Measuring Residual Foveal Function

As part of our natural history study of GA, we are measuring the area of GA present each year and are analyzing rates of enlargement of GA for both the total retinal area and for the central retina within a four-disc area circle. Because of the obscuring of the retinal landmarks by the GA process, it often is hard to precisely localize the foveal avascular zone. In addition, the appearance of the foveal region may suggest that there is residual retinal tissue but does not allow for a determination of how much of a small central area spared from atrophy is functional. For these reasons, the SLO has been a valuable tool for studying foveal function and for defining areas with residual function. Future work will involve studying the level of retinal sensitivity present and its change over time and more precisely comparing SLO maps with foveal appearance on fundus photographs. Likewise, fundus photographic features will be studied as risk factors for a more rapid drop in acuity and for a more rapid enlargement of atrophy.

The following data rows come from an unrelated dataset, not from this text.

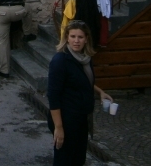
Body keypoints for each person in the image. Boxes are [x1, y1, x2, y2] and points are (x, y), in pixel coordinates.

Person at [48, 20, 113, 166]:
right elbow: (53, 96)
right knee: (64, 160)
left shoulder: (85, 59)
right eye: (72, 36)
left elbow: (82, 81)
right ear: (66, 38)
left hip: (81, 118)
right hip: (66, 119)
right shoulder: (60, 61)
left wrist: (100, 92)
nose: (76, 41)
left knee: (78, 160)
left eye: (80, 37)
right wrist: (58, 128)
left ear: (86, 39)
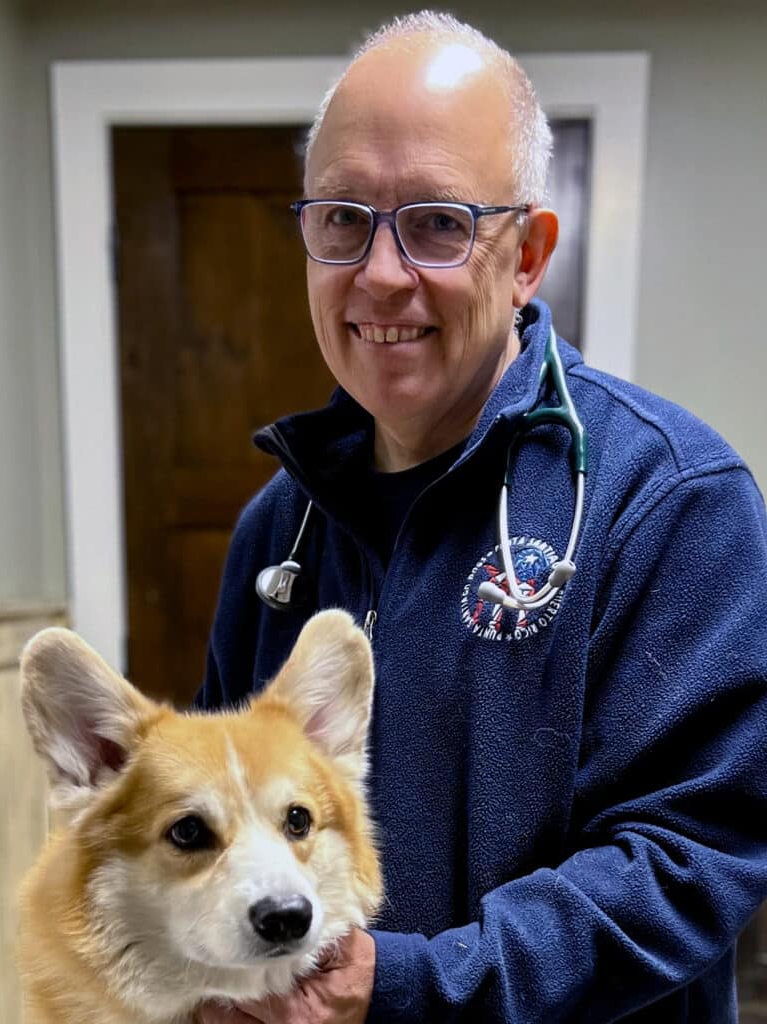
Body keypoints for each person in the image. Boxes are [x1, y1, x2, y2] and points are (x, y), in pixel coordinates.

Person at [194, 10, 767, 1024]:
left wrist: (407, 987)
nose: (379, 273)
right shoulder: (275, 532)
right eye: (341, 219)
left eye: (436, 222)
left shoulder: (670, 500)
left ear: (529, 254)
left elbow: (688, 862)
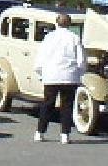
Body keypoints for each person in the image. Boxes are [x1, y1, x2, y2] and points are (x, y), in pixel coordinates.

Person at [33, 13, 85, 144]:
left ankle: (40, 132)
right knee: (67, 106)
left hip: (51, 74)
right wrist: (79, 73)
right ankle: (65, 134)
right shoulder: (75, 38)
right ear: (69, 24)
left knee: (47, 104)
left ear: (56, 23)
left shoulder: (49, 38)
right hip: (69, 75)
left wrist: (40, 72)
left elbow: (41, 57)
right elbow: (81, 60)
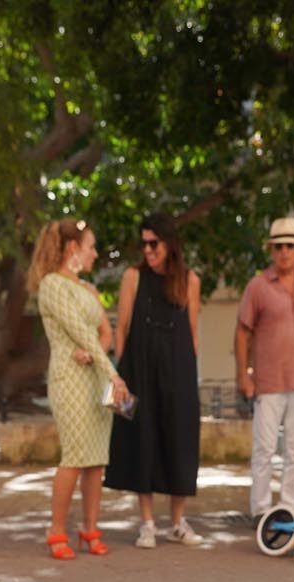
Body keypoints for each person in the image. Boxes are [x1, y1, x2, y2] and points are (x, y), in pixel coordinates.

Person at [29, 217, 129, 560]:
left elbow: (104, 332)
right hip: (69, 379)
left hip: (95, 378)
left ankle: (90, 527)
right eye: (90, 246)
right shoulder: (52, 286)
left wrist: (96, 356)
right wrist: (113, 372)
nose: (95, 254)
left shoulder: (88, 290)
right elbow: (77, 330)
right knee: (74, 455)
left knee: (96, 460)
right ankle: (56, 530)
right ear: (72, 248)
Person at [107, 213, 204, 548]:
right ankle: (147, 523)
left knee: (180, 441)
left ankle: (178, 522)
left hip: (178, 372)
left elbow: (192, 331)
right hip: (140, 371)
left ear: (169, 243)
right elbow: (121, 328)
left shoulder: (190, 281)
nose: (148, 250)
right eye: (144, 243)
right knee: (142, 441)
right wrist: (121, 374)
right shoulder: (133, 276)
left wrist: (189, 376)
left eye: (154, 243)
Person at [235, 217, 294, 518]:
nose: (284, 251)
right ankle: (261, 511)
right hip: (269, 379)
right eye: (278, 246)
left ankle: (288, 508)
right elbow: (242, 331)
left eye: (290, 246)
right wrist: (243, 375)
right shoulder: (258, 286)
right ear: (271, 250)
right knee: (263, 449)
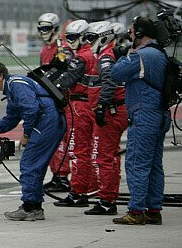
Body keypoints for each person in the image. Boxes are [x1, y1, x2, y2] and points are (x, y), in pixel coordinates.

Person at [0, 61, 65, 221]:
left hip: (47, 122)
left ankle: (30, 207)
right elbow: (11, 119)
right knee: (35, 165)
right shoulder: (12, 89)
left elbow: (31, 109)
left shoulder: (16, 85)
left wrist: (26, 135)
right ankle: (35, 206)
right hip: (51, 121)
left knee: (29, 163)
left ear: (0, 76)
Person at [109, 17, 170, 226]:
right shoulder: (160, 53)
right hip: (159, 113)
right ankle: (154, 210)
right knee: (154, 165)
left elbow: (116, 73)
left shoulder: (140, 55)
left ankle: (136, 211)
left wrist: (119, 55)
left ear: (141, 32)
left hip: (144, 114)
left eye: (132, 32)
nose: (130, 35)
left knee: (136, 164)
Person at [53, 19, 98, 208]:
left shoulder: (81, 57)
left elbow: (65, 82)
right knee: (86, 150)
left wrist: (59, 72)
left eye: (72, 37)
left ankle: (78, 192)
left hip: (78, 107)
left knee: (77, 151)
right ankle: (90, 187)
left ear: (82, 37)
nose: (70, 41)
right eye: (68, 37)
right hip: (87, 105)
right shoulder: (91, 54)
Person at [84, 21, 127, 216]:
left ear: (103, 37)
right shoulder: (110, 54)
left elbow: (109, 82)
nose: (87, 41)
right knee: (110, 156)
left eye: (91, 37)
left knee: (102, 157)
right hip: (118, 110)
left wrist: (101, 106)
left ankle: (107, 201)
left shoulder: (106, 57)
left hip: (111, 112)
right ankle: (108, 197)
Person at [37, 12, 71, 192]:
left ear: (55, 29)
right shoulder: (44, 50)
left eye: (46, 28)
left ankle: (62, 176)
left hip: (61, 100)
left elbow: (66, 73)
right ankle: (57, 174)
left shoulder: (62, 48)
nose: (43, 32)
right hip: (47, 98)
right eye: (40, 28)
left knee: (61, 140)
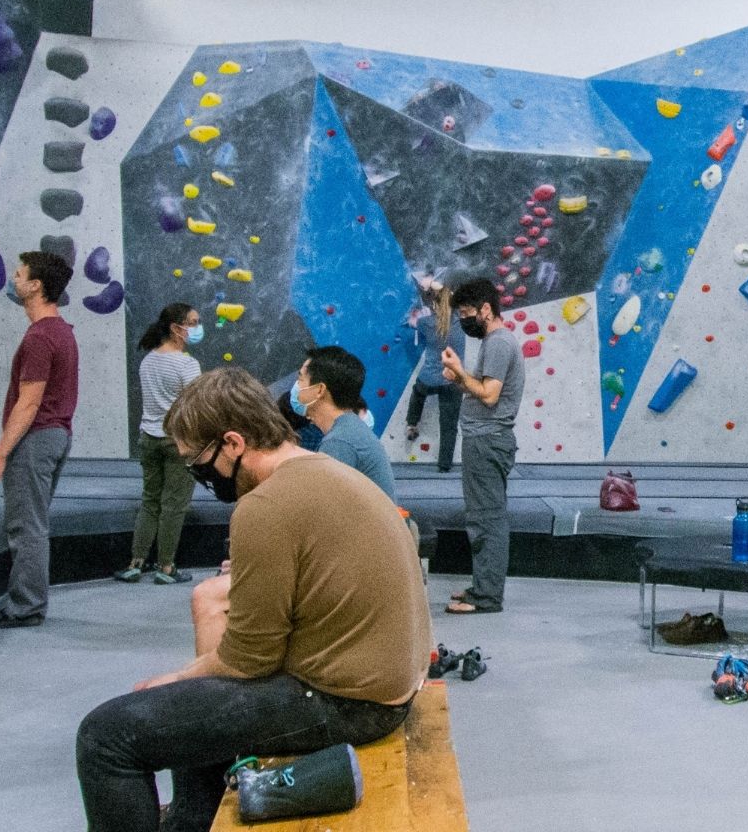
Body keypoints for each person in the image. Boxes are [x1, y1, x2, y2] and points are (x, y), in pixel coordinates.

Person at [75, 368, 431, 832]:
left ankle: (187, 815)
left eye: (197, 461)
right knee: (194, 708)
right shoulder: (328, 471)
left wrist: (176, 679)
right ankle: (192, 818)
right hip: (386, 686)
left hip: (353, 704)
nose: (199, 475)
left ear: (233, 442)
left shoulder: (264, 507)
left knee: (105, 737)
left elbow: (247, 661)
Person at [0, 250, 79, 628]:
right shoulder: (62, 332)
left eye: (19, 275)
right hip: (56, 435)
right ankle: (27, 602)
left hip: (36, 439)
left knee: (27, 527)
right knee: (33, 523)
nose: (13, 280)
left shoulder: (39, 337)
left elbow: (29, 401)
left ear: (35, 285)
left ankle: (25, 607)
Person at [441, 277, 524, 614]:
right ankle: (483, 587)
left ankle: (488, 596)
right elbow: (482, 389)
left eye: (466, 313)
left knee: (486, 519)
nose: (464, 320)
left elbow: (489, 396)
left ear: (486, 310)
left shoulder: (499, 343)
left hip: (487, 440)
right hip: (486, 439)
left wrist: (462, 373)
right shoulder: (494, 342)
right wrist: (459, 378)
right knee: (484, 516)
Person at [119, 303, 202, 585]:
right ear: (176, 328)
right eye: (192, 322)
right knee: (174, 505)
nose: (196, 327)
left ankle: (135, 562)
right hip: (178, 442)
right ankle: (166, 567)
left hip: (149, 439)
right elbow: (195, 406)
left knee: (150, 501)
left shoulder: (148, 360)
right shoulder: (187, 364)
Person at [294, 345, 398, 499]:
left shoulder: (339, 442)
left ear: (319, 390)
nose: (296, 386)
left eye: (300, 379)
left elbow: (320, 504)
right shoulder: (349, 429)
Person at [403, 278, 464, 472]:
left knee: (418, 392)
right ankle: (444, 465)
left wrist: (424, 293)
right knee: (449, 426)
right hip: (454, 379)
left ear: (434, 304)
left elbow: (409, 322)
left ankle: (412, 424)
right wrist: (438, 287)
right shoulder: (461, 320)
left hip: (429, 378)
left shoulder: (425, 322)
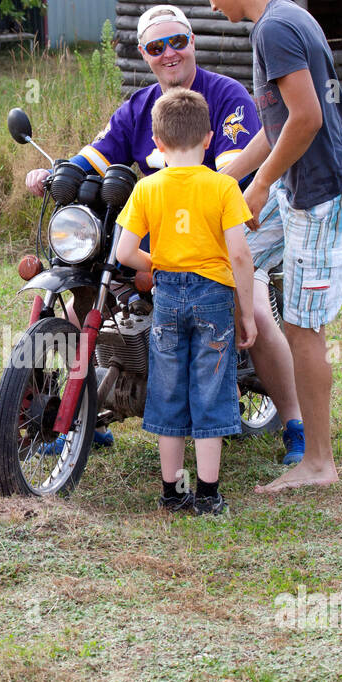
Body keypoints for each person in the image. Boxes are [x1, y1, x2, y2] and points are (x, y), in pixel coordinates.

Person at [26, 4, 304, 464]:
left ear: (192, 42)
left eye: (178, 41)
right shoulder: (138, 107)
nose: (170, 53)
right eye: (158, 47)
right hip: (160, 232)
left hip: (230, 220)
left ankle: (295, 423)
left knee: (250, 302)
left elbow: (233, 173)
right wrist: (53, 173)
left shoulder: (228, 96)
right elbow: (97, 154)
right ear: (144, 54)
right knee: (87, 296)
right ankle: (79, 412)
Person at [188, 0, 342, 495]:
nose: (211, 6)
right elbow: (280, 124)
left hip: (321, 193)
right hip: (296, 185)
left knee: (303, 326)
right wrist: (227, 172)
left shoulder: (277, 29)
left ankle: (318, 461)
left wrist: (261, 184)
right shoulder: (282, 19)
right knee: (223, 250)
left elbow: (308, 118)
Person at [115, 87, 256, 516]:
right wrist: (246, 312)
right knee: (211, 388)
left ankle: (171, 494)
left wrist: (156, 263)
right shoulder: (223, 187)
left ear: (157, 144)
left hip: (168, 296)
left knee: (168, 389)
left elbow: (124, 254)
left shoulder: (146, 189)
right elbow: (240, 255)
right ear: (210, 138)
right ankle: (209, 495)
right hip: (214, 296)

Control and Comparison Groups for Studies of Age-related Macular Degeneration

It is difficult to define an appropriate control group for elderly patients with GA and, more generally, to define normal aging changes as opposed to pathologic changes. In studies of visual function measures in the elderly, there is a widening of the distribution and an increased variance within the population.²² Eyes with better than 20/25 VA and few drusen, for example, may represent a “supernormal” elderly population. Patients with good VA but many drusen may have some change related to early AMD.

In this analysis, we have presented for comparison patients with drusen and without evidence of advanced AMD in either eye who underwent the same testing protocol as did the patients with GA. Many of these patients had large drusen and pigmentary change, which led to their referral for research studies on AMD and GA. Thus, these patients may well have decreased function compared with a supernormal elderly group. Nonetheless, the eyes with drusen had worsening of acuity in decreased luminance that was similar to the mean worsening of 2.3 lines found in a group of 448 elderly subjects in the Salisbury Eye Evaluation study²³ with VA of 20/25 or better and normal Pelli–Robson contrast sensitivity in both eyes (G. Rubin, personal communication, 1997).

The drusen comparison group included no eyes with VA worse than 20/40; median age (71.6 years) was lower than that for the GA group (76.4 years). The data illustrate the relative stability in VA during a 2-year period in the eyes with drusen, a finding strikingly different from the clinically significant VA loss in half the eyes with GA. The data also show that for the same VA, eyes with GA have worse function, particularly for dark-adapted measures and maximum reading rate, than eyes with drusen.